→ **TASK GOAL**
Collect each line of the entries that holds the string "ноября".

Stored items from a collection

==========

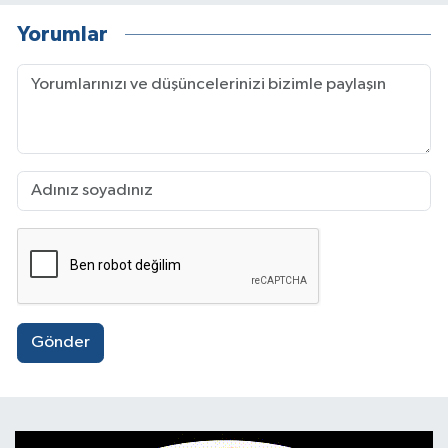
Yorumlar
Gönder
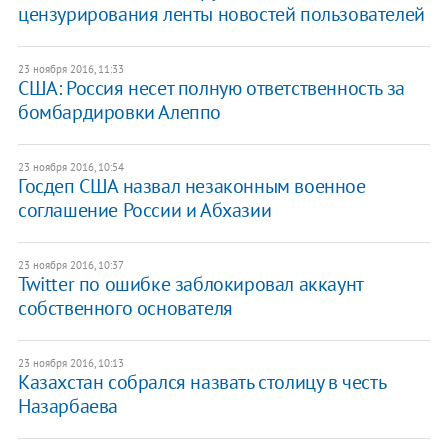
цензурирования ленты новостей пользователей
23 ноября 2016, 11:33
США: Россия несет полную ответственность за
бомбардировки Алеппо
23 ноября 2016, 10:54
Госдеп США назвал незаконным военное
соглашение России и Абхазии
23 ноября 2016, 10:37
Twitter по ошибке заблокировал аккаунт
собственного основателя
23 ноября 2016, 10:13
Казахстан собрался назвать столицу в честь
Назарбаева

==========

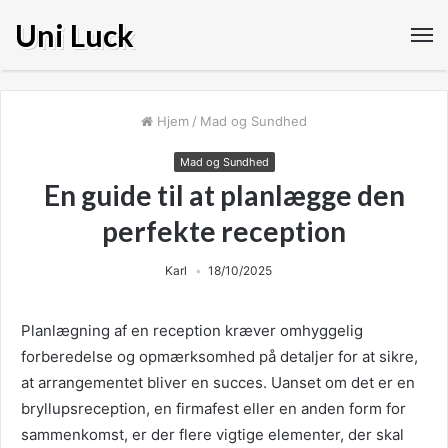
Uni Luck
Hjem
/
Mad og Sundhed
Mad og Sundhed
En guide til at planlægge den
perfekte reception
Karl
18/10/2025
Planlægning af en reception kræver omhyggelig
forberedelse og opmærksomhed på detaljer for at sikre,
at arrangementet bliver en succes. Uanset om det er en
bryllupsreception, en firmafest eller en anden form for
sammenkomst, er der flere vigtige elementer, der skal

==========

→ **SOLUTION BELOW**
23 ноября 2016, 11:33
23 ноября 2016, 10:54
23 ноября 2016, 10:37
23 ноября 2016, 10:13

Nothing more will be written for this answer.